春亦寻哼地一笑,邪恶无比的下了指示:“去,掳了她家暮霭入轿,再全速往红花酒肆。就让她两条腿追不着!”

抬轿汉子自此刻起深深体会到“沉默是金”的道理。

前后四人步调一致起身,潜行,逼近,与菊雨蝶打一照面,右列轿夫向菊雨蝶身后护卫打出“金钗姑娘太无聊”的手势,左列轿夫同时刻出手掳走暮霭,甩入轿中,轿内传来惊呼的声音——

然后抬轿汉子步调一致绕过菊雨蝶与其身后护卫,在旋过一圈之后,回到前往红花酒肆的应行路道,四人往目标奔去的速度更快了。

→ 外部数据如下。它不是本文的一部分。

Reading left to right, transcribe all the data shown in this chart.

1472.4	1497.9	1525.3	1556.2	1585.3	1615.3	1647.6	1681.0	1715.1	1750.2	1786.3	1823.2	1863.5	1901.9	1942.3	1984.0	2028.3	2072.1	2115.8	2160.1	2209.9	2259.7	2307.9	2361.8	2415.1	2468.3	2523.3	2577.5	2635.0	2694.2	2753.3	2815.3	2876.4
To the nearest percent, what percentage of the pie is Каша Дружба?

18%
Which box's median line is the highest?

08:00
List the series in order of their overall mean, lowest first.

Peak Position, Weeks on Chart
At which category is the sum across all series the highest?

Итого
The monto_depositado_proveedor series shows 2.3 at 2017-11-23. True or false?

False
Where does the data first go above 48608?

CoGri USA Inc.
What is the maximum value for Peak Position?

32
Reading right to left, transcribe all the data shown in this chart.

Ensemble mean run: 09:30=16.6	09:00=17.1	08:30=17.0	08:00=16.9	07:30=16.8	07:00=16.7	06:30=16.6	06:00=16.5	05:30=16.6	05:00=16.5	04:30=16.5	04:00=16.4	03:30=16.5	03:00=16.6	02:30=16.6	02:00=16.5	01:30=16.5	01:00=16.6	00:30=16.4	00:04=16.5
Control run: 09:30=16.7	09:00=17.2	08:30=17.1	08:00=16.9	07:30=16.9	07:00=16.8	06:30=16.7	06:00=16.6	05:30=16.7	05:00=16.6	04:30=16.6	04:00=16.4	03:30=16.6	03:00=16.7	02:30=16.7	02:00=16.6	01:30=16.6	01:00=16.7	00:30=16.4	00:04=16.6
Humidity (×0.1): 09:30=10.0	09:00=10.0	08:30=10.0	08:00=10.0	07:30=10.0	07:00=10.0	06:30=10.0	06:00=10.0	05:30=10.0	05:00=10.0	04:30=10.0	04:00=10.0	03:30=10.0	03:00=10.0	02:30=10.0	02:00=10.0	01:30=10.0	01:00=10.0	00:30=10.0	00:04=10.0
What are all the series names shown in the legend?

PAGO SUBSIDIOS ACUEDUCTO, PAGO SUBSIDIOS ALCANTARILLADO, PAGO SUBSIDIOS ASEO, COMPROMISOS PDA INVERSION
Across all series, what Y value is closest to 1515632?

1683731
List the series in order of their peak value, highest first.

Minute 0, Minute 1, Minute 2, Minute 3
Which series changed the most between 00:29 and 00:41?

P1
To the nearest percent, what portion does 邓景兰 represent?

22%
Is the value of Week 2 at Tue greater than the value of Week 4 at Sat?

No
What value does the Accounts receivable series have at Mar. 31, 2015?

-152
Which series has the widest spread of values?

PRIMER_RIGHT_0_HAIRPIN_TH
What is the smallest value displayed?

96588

春亦寻一手抱一个,没空去掀窗帘,九九还头晕目眩着,只有被掳来的暮蔼没好气的瞥她一眼,伸手揭开窗帘,已经见不到菊雨蝶身影了。

她偷笑起来。

眼角余光,她见到另一个缓行的软轿旁边,紧跟着一个少女身影,少女腕上绑着一朵橘黄小花,翠缘茎身绕成一个手环,发上虽然还是少女的双髻,却别上一只相当华美的银钗。

那少女看上去很眼熟……她垂着眼思考起来。

直到红花酒肆门前,轿子停下,暮霭掀帘,九九扶她起身,在她们身后不远,是菊雨蝶全速奔来的身影……

才侧过脸,春亦寻就看见菊雨蝶张扬的身影,立刻把她还在思考的事情忘光了。一左一右,她拉着九九与暮霭,飞也似的奔上了红花酒肆直达三楼包厢的长阶。

包厢里,秋舞吟与古二少爷已经到了。

一旁倒酒的小悦悦眨着眼,“春寻姑娘,你怎么脸上红扑扑的?是做了坏事,让人在后头追吗?”她问话的口吻又天真又可爱。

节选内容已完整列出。